En même temps qu'était ainsi reconnue la souveraineté des quelque trois cent cinquante États allemands et que l'institution du principe Cujus regio, ejus religio (« à tel pays, telle confession ») était solennellement confirmée, les princes conservant le droit d'imposer leur religion à leurs sujets, les traités de Westphalie confirmaient non seulement la paix d'Augsbourg (1555) mais étendaient le bénéfice de la liberté religieuse aux calvinistes allemands, qui voyaient reconnaître le libre exercice de leur religion et leur admission dans les emplois publics - en reconnaissant désormais totalement la liberté des cultes catholique, luthérien et calviniste à l'intérieur du Saint Empire, les traités de Westphalie consacraient la défaite de la Contre-Réforme, ce qui entraîna leur condamnation par le pape Innocent X dans sa bulle Zelo Domus Dei (26 novembre 1648). Enfin, le traité signé à Osnabrück fixait comme année de référence pour la répartition des biens ecclésiastiques sécularisés l'année 1624 - et non plus 1552 ainsi que le stipulait la paix d'Augsbourg, ni 1627 comme le prévoyait la paix de Prague signée en 1635. L'année 1624 était plus favorable aux protestants, et constituait pour eux une victoire. Depuis lors, et jusqu'à nos jours, presque rien n'a changé en ce qui concerne la répartition géographique des confessions protestantes et catholique en Allemagne, et les différends religieux y ont été réglés, lors des réunions du Reichstag, par les corps confessionnels (Corpus catholicorum et Corpus evangelicorum) par la voie diplomatique.

Un nouvel ordre européen

Selon les désirs de la France et de la Suède, garantes de la paix allemande, le Saint Empire était donc réduit à une totale impuissance de par la souveraineté renforcée des États qui le composaient. De plus, les puissances garantes allaient par la suite chercher à intervenir dans les affaires allemandes - la reine de Suède avait obtenu le droit de siéger à la Diète d'Empire en vertu de ses nouvelles possessions, et si la France en était écartée, sa souveraineté sur l'Alsace ne lui donnant aucun siège à la Diète, les efforts de sa diplomatie allaient néanmoins lui permettre de jouer un rôle important sur la scène allemande.

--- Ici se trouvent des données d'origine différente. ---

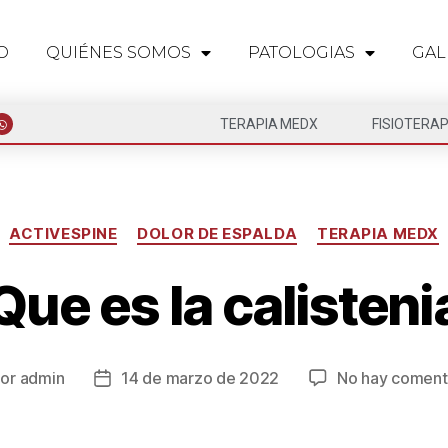
O
QUIÉNES SOMOS
PATOLOGIAS
GAL
TERAPIA MEDX
FISIOTERAP
ACTIVESPINE
DOLOR DE ESPALDA
TERAPIA MEDX
Que es la calisteni
Por
admin
14 de marzo de 2022
No hay coment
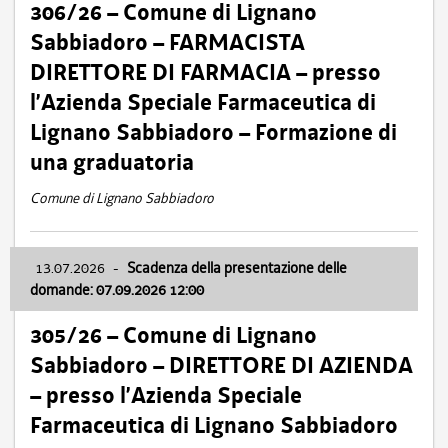
306/26 – Comune di Lignano
Sabbiadoro – FARMACISTA
DIRETTORE DI FARMACIA – presso
l’Azienda Speciale Farmaceutica di
Lignano Sabbiadoro – Formazione di
una graduatoria
Comune di Lignano Sabbiadoro
13.07.2026
-
Scadenza della presentazione delle
domande: 07.09.2026 12:00
305/26 – Comune di Lignano
Sabbiadoro – DIRETTORE DI AZIENDA
– presso l’Azienda Speciale
Farmaceutica di Lignano Sabbiadoro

Les traités de Westphalie, si l'on y inclut le traité entre l'Espagne et les Provinces-Unies, furent ainsi non seulement les premiers à concerner l'ensemble de l'Europe, mais ils marquaient pour la première fois dans l'histoire de l'Europe l'achèvement de la paix par voie diplomatique. Un nouvel ordre européen était désormais en place : les traités de Westphalie ouvraient en Europe centrale un vide politique favorable à la prépondérance française ; aussi, la lutte se poursuivit-elle entre la maison de Bourbon et les Habsbourg de Madrid, et elle ne prit fin qu'en 1659 avec la paix des Pyrénées.